弓で牽制し、魔法で傷を作り、小剣でとどめを、リーダーのメイズは守りを

中々いいコンビネーションだ、普通の動物と違いレッサーウルフは魔物だ、心臓の場所にある魔核を取り出し、身体を燃やした、燃やさないとまた魔物を誘発するらしい。

ものの15分ぐらいの攻防ではあったが迷走の猪の熟練度がわかった、彼らで正解だったな、ヒルダの目は正しい

予想外の時間ロスだった為急いで宿場町に向かう

なんとか真っ暗になる前までに宿場町サルに着いた

宿は決まっているらしく、部屋へと案内されたが、ここでも素直に肯けない事態が

「なんでヒルダさんと同じ部屋なんですか?同性である迷走の猪のメンバーと同じ部屋でいいですよ」

「雇主と一緒に泊まるなんて非常識ですよ、部屋がたくさん有れば分けて泊まりますが、そんなにここに部屋数はないので仕方ないですよ」

なんか納得できないが、部屋がないと言われたら断ると野宿になってしまう、昼間の危険なやりとりを見てて野宿なんて選択はできない。

「じゃあ部屋の中は仕切りますからね、ここからは来ないでください」

と布で部屋の中央部で分断する、だがベッドは一つしかない為俺はごろ寝だ、馬車の中のクッションでも取ってこよう

「寝る前にお酒でもいかがですか?飲むとぐっすりと眠れますよ」

確かに昼間の血を見てしまった衝撃でまだドキドキが止まらない、少しは飲んでもいいかもしれない

「わかりました、私弱いので少しだけ頂きます」

ヒルダの持ってきた酒はかなり強く、一口飲んだだけで喉がヒリヒリと焼けるようだったが、勧められるまま一杯飲み干した

飲み干したまでは覚えているけど、その後の記憶がない、気が付くとベッドで寝ていた、目の前にはヒルダが

(あれっいつの間に一緒に寝ていたんだ)

「う う~ん、あっナオト君おはよう、昨日の夜は、、、うふふ」

(もしかして、、、、)

「何かありました?」

「責任取ってくださいね」

特段着衣の乱れもない、おそらく何もないはず、恥ずかしい話だけど、俺はお酒が入ると男としての機能は使えない、何も起こるわけがない

もちろんそんな事情を説明はしたくないが、いざとなったら暴露するしかない

「責任って同衾のですか?添い寝ぐらいで責任なんて取れませんよ、別にやましいことは何もしてませんから」

「何故何もないと?」

「いくら酒に酔っても理性はなくなりませんから」

「チッ」

盛大な舌打ち聞こえたぞ

「そんなことより朝ごはんにしましょう、もう出来てると思いますよ。

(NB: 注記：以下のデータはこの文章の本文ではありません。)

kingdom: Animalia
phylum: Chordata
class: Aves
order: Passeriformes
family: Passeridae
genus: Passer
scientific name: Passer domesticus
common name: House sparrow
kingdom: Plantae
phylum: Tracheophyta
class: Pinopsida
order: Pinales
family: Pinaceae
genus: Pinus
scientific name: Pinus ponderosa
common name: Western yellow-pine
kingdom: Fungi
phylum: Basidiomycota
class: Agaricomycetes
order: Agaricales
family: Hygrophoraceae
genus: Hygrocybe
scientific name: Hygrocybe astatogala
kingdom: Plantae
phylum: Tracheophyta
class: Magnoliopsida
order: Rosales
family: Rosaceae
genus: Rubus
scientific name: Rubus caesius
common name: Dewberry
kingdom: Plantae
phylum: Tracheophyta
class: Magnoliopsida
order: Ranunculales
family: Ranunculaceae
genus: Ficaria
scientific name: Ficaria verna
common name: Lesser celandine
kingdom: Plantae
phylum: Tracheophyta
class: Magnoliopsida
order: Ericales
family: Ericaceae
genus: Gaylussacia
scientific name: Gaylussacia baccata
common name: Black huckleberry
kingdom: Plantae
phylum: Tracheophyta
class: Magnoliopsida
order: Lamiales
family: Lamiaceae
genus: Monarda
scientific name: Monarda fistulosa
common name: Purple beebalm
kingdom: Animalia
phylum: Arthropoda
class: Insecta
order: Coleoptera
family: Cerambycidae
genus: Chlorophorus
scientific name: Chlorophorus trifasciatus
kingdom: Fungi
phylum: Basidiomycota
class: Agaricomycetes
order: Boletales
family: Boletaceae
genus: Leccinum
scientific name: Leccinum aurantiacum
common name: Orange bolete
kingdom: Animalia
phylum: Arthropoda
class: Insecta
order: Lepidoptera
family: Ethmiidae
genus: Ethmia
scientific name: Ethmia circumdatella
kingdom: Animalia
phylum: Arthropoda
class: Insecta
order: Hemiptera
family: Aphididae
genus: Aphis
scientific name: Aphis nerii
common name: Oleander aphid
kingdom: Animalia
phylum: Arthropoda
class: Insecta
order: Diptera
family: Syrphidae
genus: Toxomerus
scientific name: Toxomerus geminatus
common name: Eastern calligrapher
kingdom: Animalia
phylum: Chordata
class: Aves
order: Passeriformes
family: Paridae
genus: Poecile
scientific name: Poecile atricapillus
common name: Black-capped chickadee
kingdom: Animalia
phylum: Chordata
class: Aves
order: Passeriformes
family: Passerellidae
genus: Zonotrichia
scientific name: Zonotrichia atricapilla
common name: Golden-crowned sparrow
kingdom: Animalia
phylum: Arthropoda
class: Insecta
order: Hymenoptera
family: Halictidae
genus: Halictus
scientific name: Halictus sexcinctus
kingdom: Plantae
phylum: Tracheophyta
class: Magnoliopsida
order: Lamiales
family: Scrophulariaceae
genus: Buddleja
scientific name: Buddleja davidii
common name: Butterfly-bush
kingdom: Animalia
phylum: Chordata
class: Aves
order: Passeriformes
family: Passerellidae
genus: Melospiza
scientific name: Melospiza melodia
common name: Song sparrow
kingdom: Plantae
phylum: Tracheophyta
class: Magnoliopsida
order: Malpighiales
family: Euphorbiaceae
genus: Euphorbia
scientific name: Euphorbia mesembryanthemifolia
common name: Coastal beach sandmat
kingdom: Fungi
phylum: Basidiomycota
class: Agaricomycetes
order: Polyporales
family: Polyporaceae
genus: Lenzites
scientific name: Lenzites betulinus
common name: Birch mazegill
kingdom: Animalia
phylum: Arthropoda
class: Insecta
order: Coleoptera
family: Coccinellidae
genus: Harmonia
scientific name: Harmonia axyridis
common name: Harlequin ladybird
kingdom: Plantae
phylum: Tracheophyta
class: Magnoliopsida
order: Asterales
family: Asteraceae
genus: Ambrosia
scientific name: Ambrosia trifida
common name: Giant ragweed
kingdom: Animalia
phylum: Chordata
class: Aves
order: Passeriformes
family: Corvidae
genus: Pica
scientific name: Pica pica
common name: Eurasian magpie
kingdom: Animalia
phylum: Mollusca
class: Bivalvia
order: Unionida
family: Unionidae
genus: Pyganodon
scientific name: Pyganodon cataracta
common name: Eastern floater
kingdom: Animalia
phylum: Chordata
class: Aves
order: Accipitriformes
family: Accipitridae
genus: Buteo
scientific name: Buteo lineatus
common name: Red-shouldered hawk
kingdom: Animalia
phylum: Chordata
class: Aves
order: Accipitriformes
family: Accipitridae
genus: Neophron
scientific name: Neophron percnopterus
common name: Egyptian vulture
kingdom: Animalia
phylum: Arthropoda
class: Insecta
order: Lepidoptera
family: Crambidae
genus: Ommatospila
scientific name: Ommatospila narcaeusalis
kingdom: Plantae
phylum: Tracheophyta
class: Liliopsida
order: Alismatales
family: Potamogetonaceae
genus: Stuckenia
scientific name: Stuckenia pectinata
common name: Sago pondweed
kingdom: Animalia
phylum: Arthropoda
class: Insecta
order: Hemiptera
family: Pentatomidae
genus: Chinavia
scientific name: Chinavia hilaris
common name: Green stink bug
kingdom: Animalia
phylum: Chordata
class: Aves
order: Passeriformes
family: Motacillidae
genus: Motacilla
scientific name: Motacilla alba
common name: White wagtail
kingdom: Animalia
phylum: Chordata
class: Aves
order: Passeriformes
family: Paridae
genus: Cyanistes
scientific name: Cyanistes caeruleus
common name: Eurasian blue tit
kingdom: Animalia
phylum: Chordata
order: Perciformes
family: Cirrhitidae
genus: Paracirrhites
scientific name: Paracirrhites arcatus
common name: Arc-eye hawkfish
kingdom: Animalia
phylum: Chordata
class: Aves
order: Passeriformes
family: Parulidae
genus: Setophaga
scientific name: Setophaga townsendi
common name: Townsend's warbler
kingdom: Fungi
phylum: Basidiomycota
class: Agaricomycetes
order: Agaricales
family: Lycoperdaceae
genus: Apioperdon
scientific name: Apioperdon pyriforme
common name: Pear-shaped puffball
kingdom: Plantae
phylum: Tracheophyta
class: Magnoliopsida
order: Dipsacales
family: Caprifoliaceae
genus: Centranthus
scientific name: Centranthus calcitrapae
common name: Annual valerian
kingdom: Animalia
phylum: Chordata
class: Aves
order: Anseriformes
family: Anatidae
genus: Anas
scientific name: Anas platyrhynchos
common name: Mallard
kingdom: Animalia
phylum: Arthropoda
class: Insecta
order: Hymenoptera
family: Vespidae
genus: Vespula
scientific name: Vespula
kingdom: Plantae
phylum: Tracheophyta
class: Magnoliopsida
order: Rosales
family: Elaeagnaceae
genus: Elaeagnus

」

下の食堂からいい匂いがするから間違い無いだろう

朝飯はソーセージとスクランブルエッグと野菜スープであった、ソーセージは胡椒が利いてて美味しかったが、スクランブルエッグはケチャップが良かったが味が薄い、野菜スープも同様だ

こっちって基本味が薄いんだよね、香辛料が余り普及してないようだ、塩とか砂糖って国が管理してるから商売のネタにはならないけど、こんだけ薄味じゃ商材にしたい。

今度許可が取れるかどうか、ヒルダさんに聞いてみよう

まだバッグの中には塩と砂糖1キロずつあるし、帝国だと法律も違う可能性があるから調べてみよう

今日も長期の移動だ、帝国までまだしばらく掛かる

その間に色々と模索してみよう。